Let’s take a step back. Since 1945, the United States has advanced the cause of free trade around the world. We’ve done this partly because it’s in our economic interest to sell and buy more. But we also did it to help make the world safer for democracy, and safer from the Soviets.
We believed the rise of protectionism in the 1930s had made the Great Depression worse, and that the Depression had led to the rise of the Nazis and the Second World War. Trade, we decided, doesn’t guarantee peace, but the absence of trade can help bring war. Prosperity was our best defense against communism.
At its core, our trade diplomacy was optimistic: We believed that a free economy was good for the free world, and that the United States and our democratic allies would be more powerful and more secure if we were more free. And to their credit, it was mostly liberals who were responsible for making that case.
Certainly, Republicans played their part. But it was Democratic presidents like Harry Truman and John F. Kennedy who led the way. Promoting free trade was a great, positive act of American grand strategy.
Unfortunately, President Obama chooses to preach pessimism. For the first time, a U.S. president is making the case for trade agreements by arguing that we’re in decline. Speaking at Nike in April, for example, he argued that we need new trade agreements now, “while our economy is in the position of global strength.”
If we waited, he warned, China would write the rules of trade “in a way that gives Chinese workers and Chinese businesses the upper hand.”

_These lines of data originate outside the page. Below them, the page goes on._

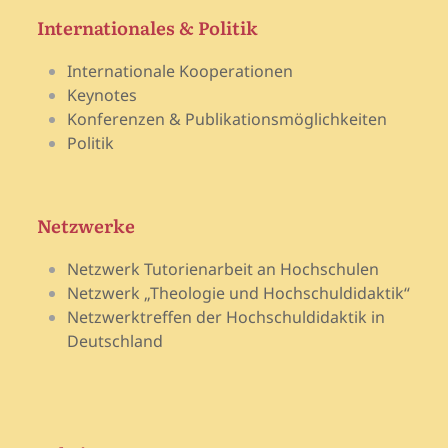
Internationales & Politik
Internationale Kooperationen
Keynotes
Konferenzen & Publikationsmöglichkeiten
Politik
Netzwerke
Netzwerk Tutorienarbeit an Hochschulen
Netzwerk „Theologie und Hochschuldidaktik“
Netzwerktreffen der Hochschuldidaktik in
Deutschland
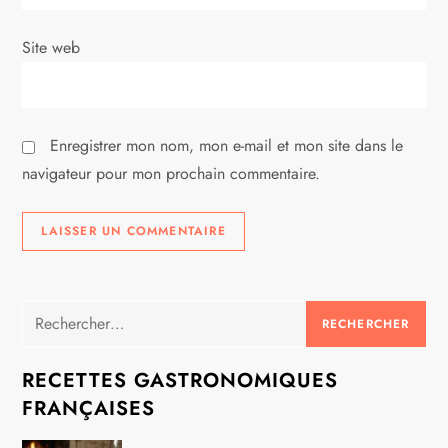
i
Site web
c
l
Enregistrer mon nom, mon e-mail et mon site dans le
e
navigateur pour mon prochain commentaire.
Rechercher :
RECETTES GASTRONOMIQUES
FRANÇAISES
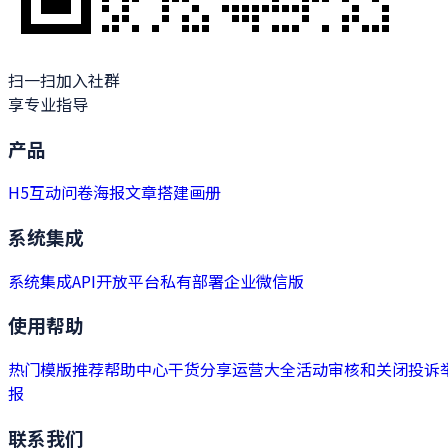
扫一扫加入社群
享专业指导
产品
H5
互动
问卷
海报
文章
搭建
画册
系统集成
系统集成
API开放平台
私有部署
企业微信版
使用帮助
热门模版推荐
帮助中心
干货分享
运营大全
活动审核和关闭
投诉
报
联系我们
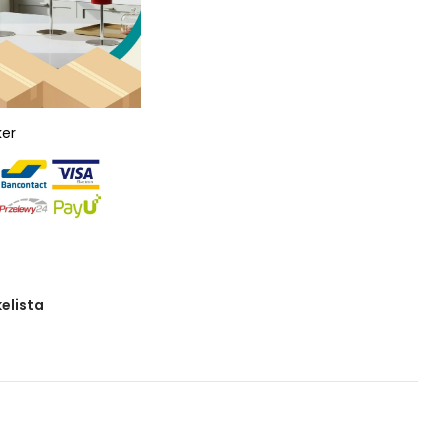
ker
kelista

Obama’s not the only one who talks this way. The Europeans say the same thing. This month, Cecilia Malmström, the European Union’s trade commissioner, said that we need a trade deal now, because in the future the United States and the European Union will “account for far less purchasing power.”
There’s just enough sense in this idea to make it dangerous. It’s true that, as the rest of the world grows, the U.S. and European share of the pie will likely shrink. But if the president is right that China will someday be so powerful that it can write the global rules of trade on its own, a new U.S. trade agreement is a pitiful response. The idea that our rules will keep on working if China is in charge is naive.
But the chances are that Obama is wrong. China’s economic growth is slowing, and even the United States at the peak of its relative strength—after 1945—didn’t have the power to write the rules of trade on its own.
And, worst of all, one reason we’re likely to have a smaller share of the pie going forward is that we’ve burdened our economy with lots of expensive rules. New trade agreements that focus on imposing even more rules aren’t the answer: They’re the problem. They’re also not free trade.
American trade diplomacy since 1945 has been based on believing the future can be better than the past, and that the best thing the government can do for trade is to get out of the way. The answer on trade now isn’t more rules to cushion our decline. It’s more freedom to boost our growth.